Job:
Copy the passage of the release notes from "Release 0.7.0" up to and including "an aligned corpus)", keeping every word as it appears.

Quoted passage:

Publication date: 11. 4. 2017

  • for spoken corpora, concordance detail views are rendered as dialogues with clear indication of speaker turns and overlaps where audio can be played back by clicking the “speaker” icon
  • documents for subcorpora can newly also be selected according to user-defined text type ratios
  • individual query processing steps within the breadcrumb navigation can now be edited, allowing the user to change the parameters of previous operations
  • working corpus can now be changed without losing other information from the current query form
  • manually grouped concordance lines are now distinguished by colours
  • web page titles contain query information (for use in bookmarks and better browser history navigation)

Release 0.9.0

Publication date: 26. 9. 2016

  • displaying of syntactic structures
  • asynchronous creation of subcorpora including a support for creating alignement-based subcorpora from parallel corpora
  • for attributes with long lists of values, a text input auto-complete function has been added for easier subcorpus creation
  • positional attributes can be displayed also on a mouse-over
  • navigation between concordance pages without reloading the whole page
  • frequency distribution and collocation results are now cached on server for faster pagination
  • user-defined numeric concordance line labels can be now renamed/removed
  • added support for displaying line numbers in a concordance

Release 0.8.0

Publication date: 8. 3. 2016

  • concordance lines can have user-defined numeric labels attached for manual grouping/categorization
  • i.p.m. calculation for ad-hoc subcorpora (on demand; previous versions calculated i.p.m. from the whole corpus which could have been confusing)
  • support for creating subcorpora based on conditions that contain different structures (e.g. <speaker sex=“male” /> and <session id=“foo.+” />)
  • added a breadcrumb navigation depicting consecutive steps that led to the current query result

Release 0.7.0

Publication date: 5. 10. 2015

  • new widget for corpus selection including favourite corpora, featured corpora etc.
  • rewritten “View” menu functions
  • enhancements of user interface usability (e.g. adding an aligned corpus)

Source data:
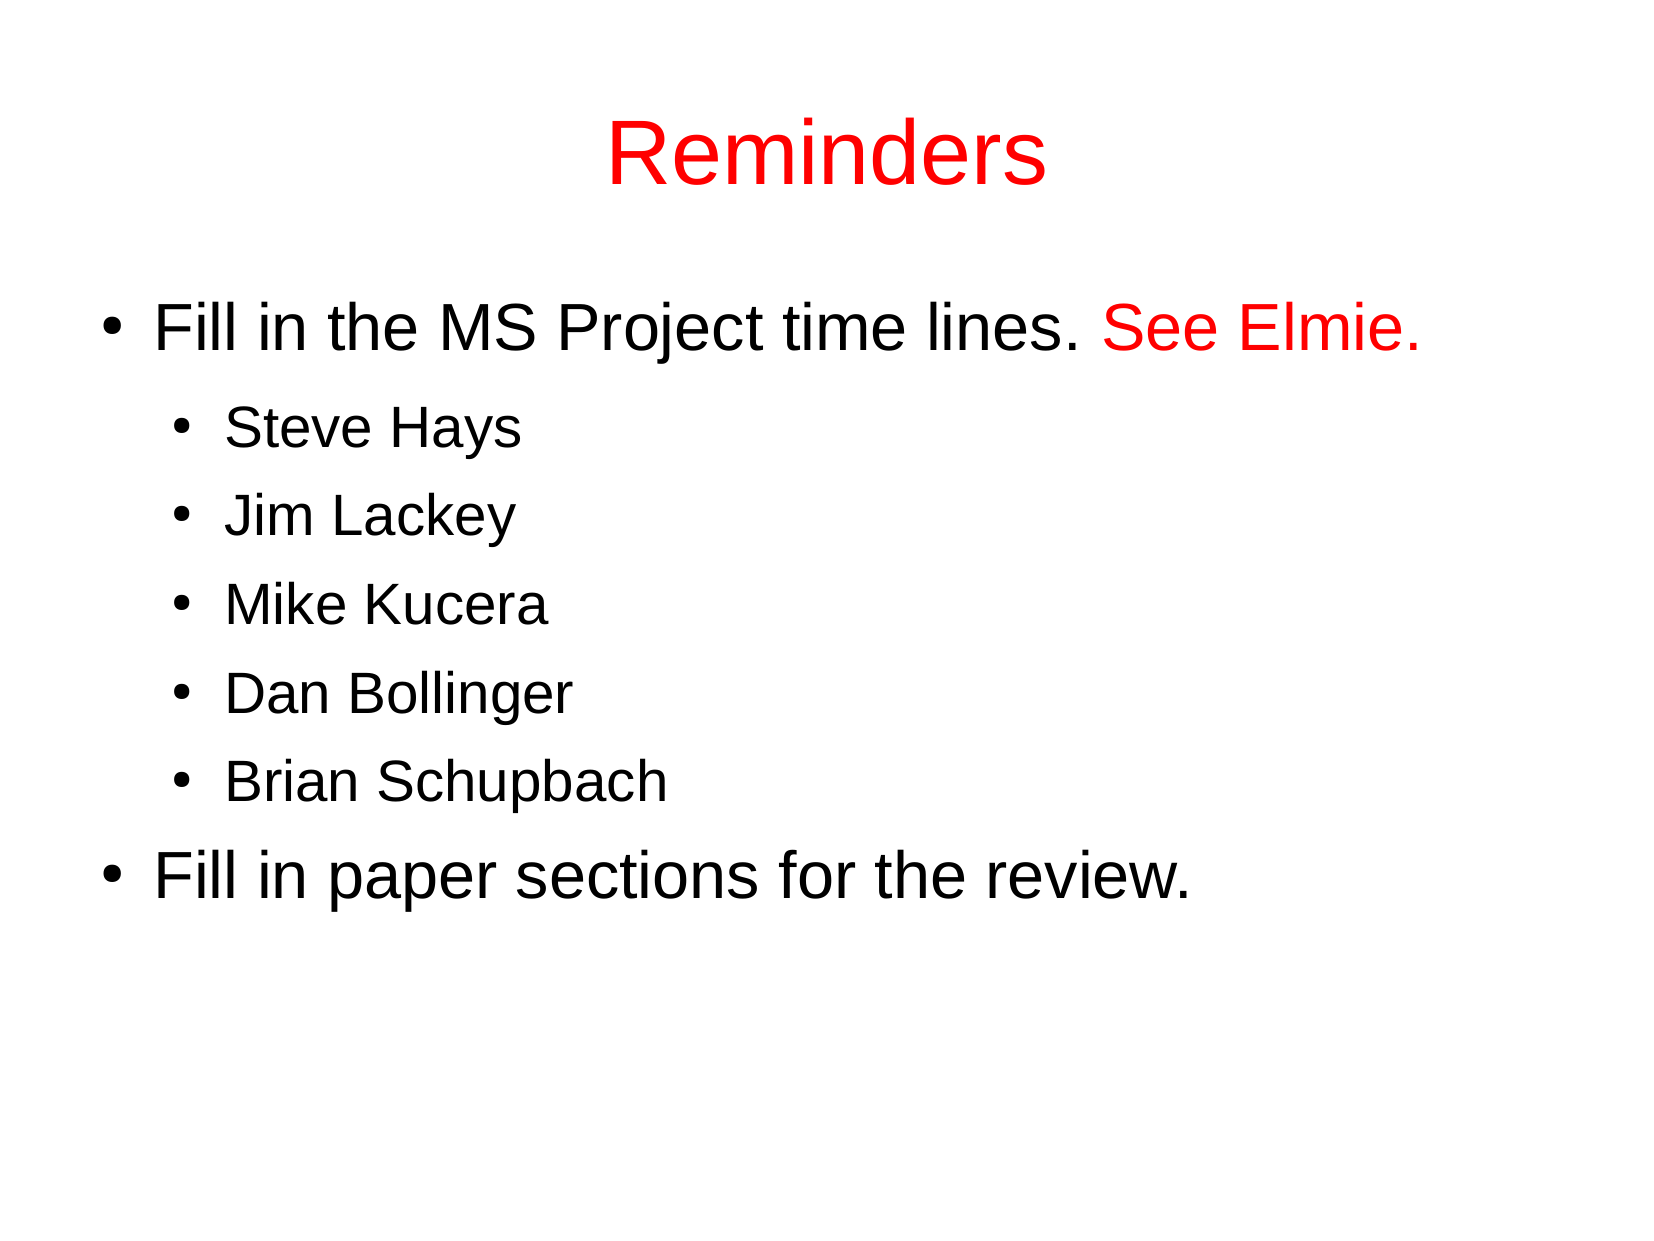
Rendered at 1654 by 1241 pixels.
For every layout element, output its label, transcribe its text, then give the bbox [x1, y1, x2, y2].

title Reminders [82, 49, 1571, 257]
list Fill in the MS Project time lines. See Elmie. Steve Hays Jim Lackey Mike Kucera Dan Bollinger Brian Schupbach Fill in paper sections for the review. [82, 290, 1571, 1109]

Answer for this exercise:
Release 0.7.0

Publication date: 5. 10. 2015

  • new widget for corpus selection including favourite corpora, featured corpora etc.
  • rewritten “View” menu functions
  • enhancements of user interface usability (e.g. adding an aligned corpus)